The evolving India-Brazil biofuels alliance is emerging as a compelling response to the rapidly shifting global energy and climate geopolitics. At a time when dominant economies like China are championing electric vehicles and synthetic fuels, and the United States is reshaping its clean energy architecture through the Inflation Reduction Act, Brazil and India represent a distinct alternative. Rooted in the principles of developmental equity and south-south cooperation, their collaboration articulates a vision of green industrialisation that is inclusive, pragmatic, and reflective of the needs of emerging economies.
What Next?
As the world’s energy landscape becomes increasingly fragmented and competitive, the India-Brazil partnership offers a narrative grounded in mutual resilience, technology exchange, and long-term sustainability. It moves beyond mere trade dynamics to define a new axis of energy diplomacy in the Global South. The forthcoming BRICS Summit in Brasilia presents an opportunity to strengthen this narrative, especially by positioning biofuels within broader discussions on climate finance, innovation, and south-led green transitions. A particularly promising area of collaboration is the aviation sector, which is under growing pressure to decarbonise. With no viable electrification or hydrogen-based alternatives currently feasible for large-scale aviation, Sustainable Aviation Fuel has emerged as a key enabler. Capable of reducing emissions by up to 80 per cent, SAF offers a practical decarbonisation pathway but global production remains limited. Here, Brazil’s advanced ethanol infrastructure and India’s expanding renewable energy base provide a synergistic foundation for joint SAF development, potentially establishing the Global South as a major contributor to aviation sustainability.
The India-Brazil biofuels alliance is thus more than a policy framework, it is a declaration of shared intent and strategic alignment. It signals the emergence of a bilateral compact that not only boosts trade and energy security but also contributes to shaping global norms on sustainable fuels.

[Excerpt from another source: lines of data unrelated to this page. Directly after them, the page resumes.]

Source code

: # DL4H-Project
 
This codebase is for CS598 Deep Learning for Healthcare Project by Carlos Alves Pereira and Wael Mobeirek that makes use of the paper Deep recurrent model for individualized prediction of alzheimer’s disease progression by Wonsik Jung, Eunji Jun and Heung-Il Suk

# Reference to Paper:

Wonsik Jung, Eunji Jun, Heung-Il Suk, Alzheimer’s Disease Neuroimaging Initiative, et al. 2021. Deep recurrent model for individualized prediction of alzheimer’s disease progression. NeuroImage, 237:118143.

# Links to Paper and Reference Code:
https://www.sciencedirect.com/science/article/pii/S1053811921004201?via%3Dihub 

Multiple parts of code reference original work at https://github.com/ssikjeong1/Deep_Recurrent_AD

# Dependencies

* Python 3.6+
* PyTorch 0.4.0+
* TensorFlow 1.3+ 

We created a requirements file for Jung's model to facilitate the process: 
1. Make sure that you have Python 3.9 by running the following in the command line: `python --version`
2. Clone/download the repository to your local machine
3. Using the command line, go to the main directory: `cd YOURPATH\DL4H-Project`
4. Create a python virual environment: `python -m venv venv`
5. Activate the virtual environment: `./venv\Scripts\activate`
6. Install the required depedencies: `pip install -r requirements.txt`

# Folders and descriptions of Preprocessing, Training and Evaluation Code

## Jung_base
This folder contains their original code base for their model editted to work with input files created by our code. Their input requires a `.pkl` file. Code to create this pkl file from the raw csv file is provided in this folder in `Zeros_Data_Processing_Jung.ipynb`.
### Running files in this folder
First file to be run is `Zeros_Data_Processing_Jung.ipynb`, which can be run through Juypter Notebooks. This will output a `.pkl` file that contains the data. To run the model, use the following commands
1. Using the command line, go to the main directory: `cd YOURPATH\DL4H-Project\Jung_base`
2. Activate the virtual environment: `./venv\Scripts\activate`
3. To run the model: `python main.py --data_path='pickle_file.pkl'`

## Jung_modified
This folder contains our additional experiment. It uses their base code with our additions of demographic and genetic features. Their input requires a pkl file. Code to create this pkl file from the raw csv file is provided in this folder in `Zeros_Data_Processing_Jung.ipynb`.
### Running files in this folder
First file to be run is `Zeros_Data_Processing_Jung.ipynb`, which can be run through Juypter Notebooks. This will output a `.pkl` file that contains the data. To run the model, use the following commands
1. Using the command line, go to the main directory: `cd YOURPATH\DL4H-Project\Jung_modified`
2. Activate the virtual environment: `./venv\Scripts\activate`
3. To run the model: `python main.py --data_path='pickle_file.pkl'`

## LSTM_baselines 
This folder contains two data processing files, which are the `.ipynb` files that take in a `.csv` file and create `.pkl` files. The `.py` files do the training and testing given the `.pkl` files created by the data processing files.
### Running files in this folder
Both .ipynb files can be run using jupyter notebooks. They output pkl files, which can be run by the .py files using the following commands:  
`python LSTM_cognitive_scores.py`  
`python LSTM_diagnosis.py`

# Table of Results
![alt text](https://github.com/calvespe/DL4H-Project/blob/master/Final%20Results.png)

As countries contemplate pathways to a low-carbon future, Brazil’s biofuel legislation serves as a pragmatic model an invitation to join a new era of biomass-based energy with clear rules and shared benefits. Moving forward, the alliance must focus on institutionalising its cooperation through joint research platforms, investment in SAF and ethanol infrastructure, and coordinated engagement in multilateral forums such as the Global Biofuels Alliance and BRICS. By leading with ambition and inclusivity, India and Brazil can redefine the contours of global biofuel leadership transforming their bilateral dance into a blueprint for the world.